### Assignment
From the line with "pyautogui.moveTo(87, 316); pyautogui.dragTo(149, 276)" to the line with "pyautogui.moveTo(361, 260); pyautogui.dragTo(362, 260)", retype each line exactly as it stands in the records below, but skip the pictures.

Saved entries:
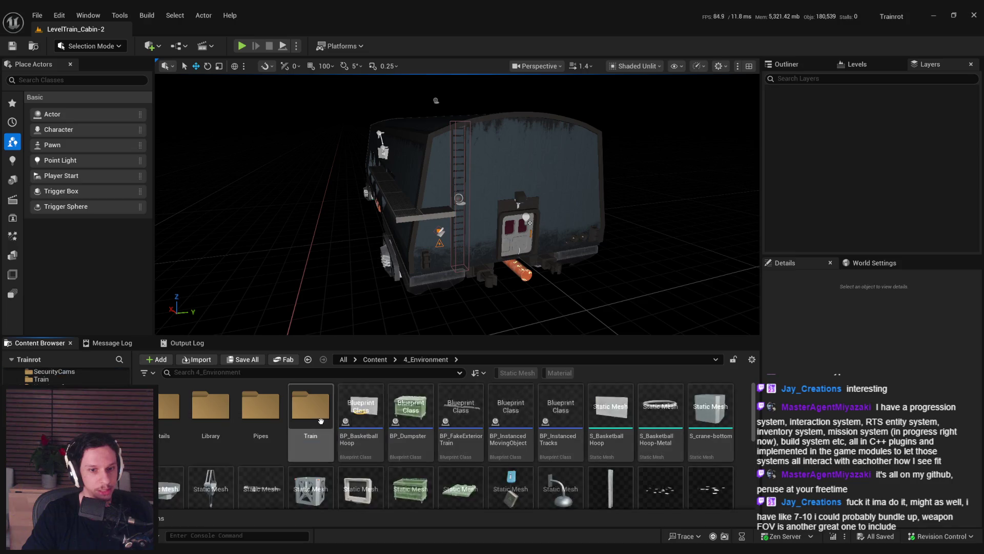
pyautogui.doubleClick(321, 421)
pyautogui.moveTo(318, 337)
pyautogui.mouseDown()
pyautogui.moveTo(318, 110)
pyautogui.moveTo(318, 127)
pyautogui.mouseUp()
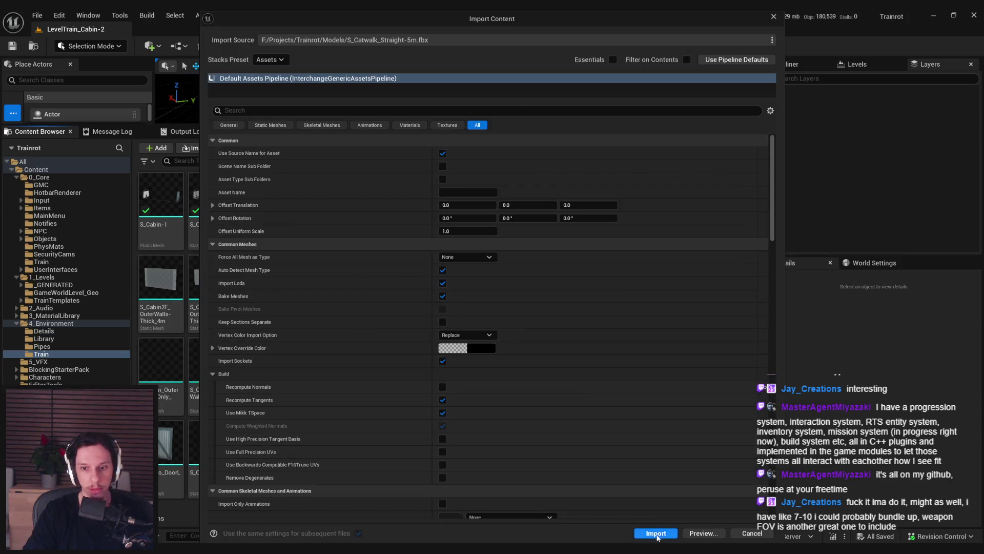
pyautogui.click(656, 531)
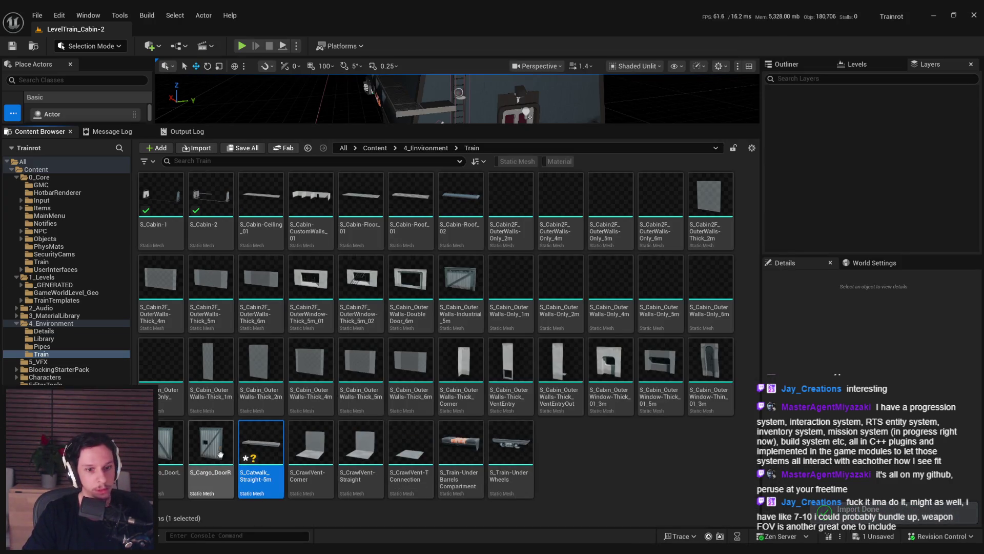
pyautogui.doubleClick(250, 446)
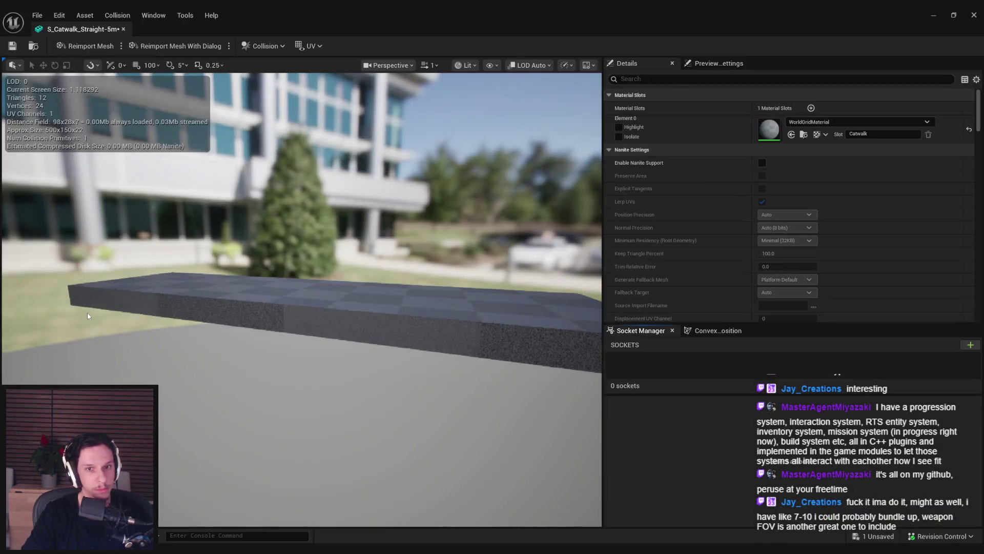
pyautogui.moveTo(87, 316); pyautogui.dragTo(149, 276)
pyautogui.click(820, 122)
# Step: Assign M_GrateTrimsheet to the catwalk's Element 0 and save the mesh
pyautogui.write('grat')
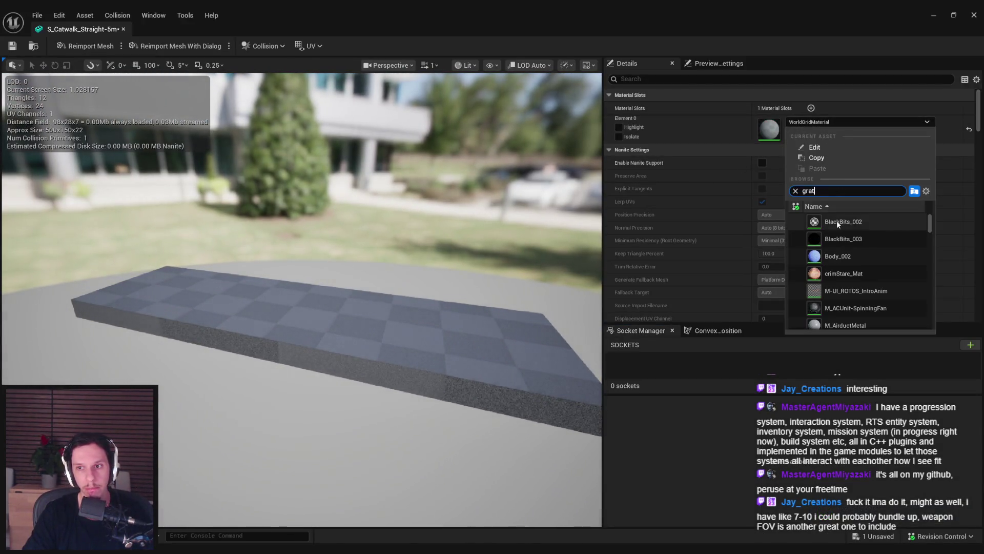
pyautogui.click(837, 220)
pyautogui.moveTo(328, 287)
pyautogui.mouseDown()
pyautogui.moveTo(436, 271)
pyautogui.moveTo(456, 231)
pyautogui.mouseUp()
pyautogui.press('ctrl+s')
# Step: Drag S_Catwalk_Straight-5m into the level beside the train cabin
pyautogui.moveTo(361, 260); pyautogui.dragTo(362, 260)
==
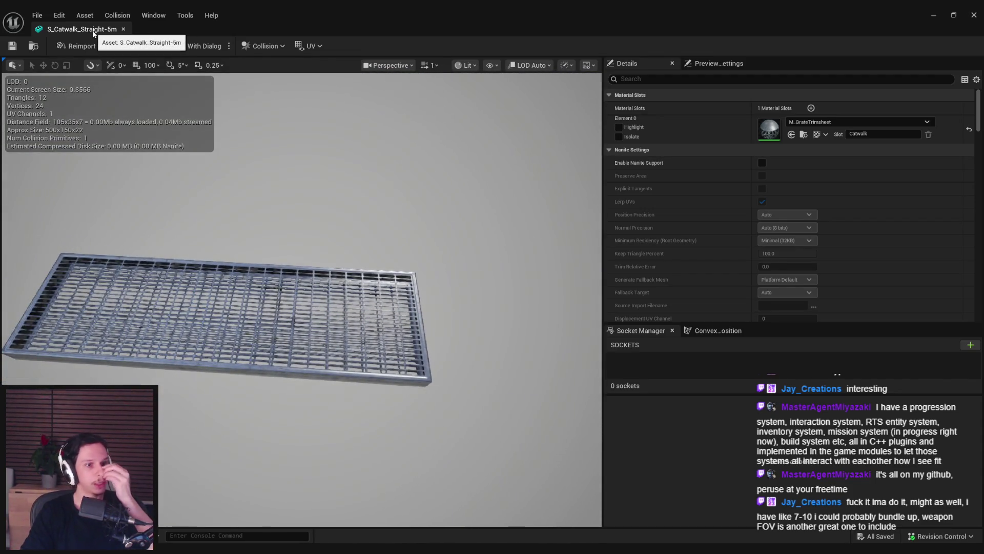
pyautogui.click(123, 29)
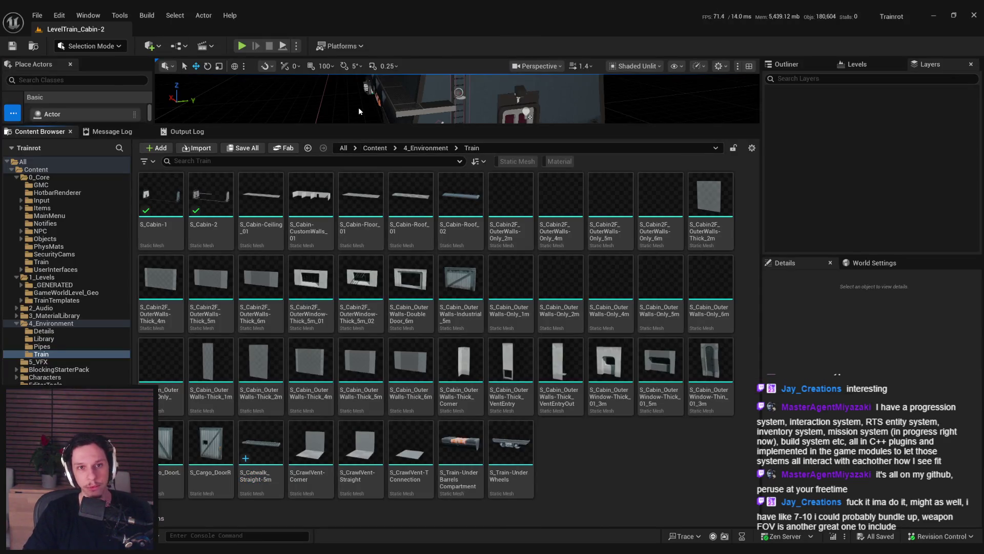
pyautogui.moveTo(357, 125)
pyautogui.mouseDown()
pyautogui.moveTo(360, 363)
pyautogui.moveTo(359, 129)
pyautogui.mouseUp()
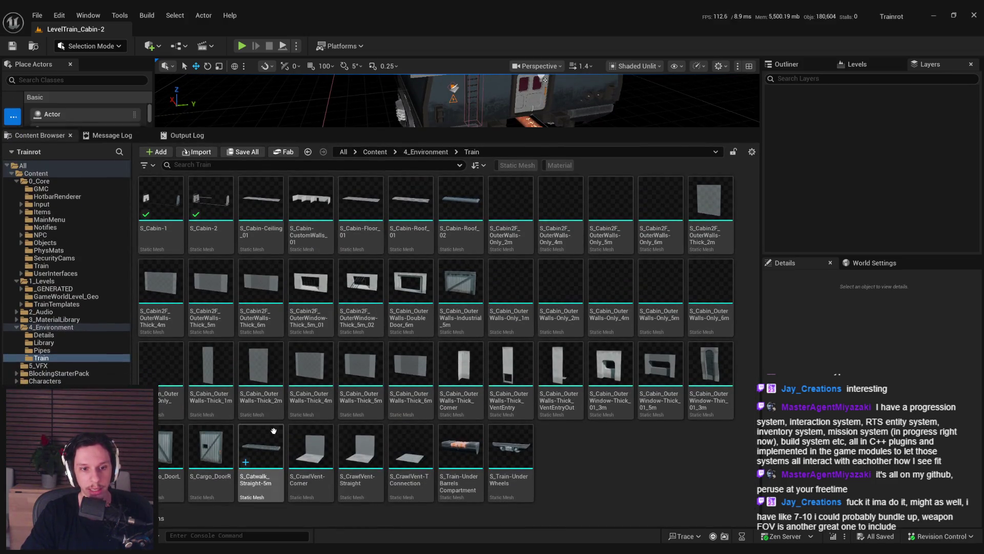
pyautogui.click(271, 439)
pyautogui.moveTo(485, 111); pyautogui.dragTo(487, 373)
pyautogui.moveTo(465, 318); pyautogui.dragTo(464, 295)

### Exercise response
pyautogui.moveTo(87, 316); pyautogui.dragTo(149, 276)
pyautogui.click(820, 122)
# Step: Assign M_GrateTrimsheet to the catwalk's Element 0 and save the mesh
pyautogui.write('grat')
pyautogui.click(837, 220)
pyautogui.moveTo(328, 287)
pyautogui.mouseDown()
pyautogui.moveTo(436, 271)
pyautogui.moveTo(456, 231)
pyautogui.mouseUp()
pyautogui.press('ctrl+s')
# Step: Drag S_Catwalk_Straight-5m into the level beside the train cabin
pyautogui.moveTo(361, 260); pyautogui.dragTo(362, 260)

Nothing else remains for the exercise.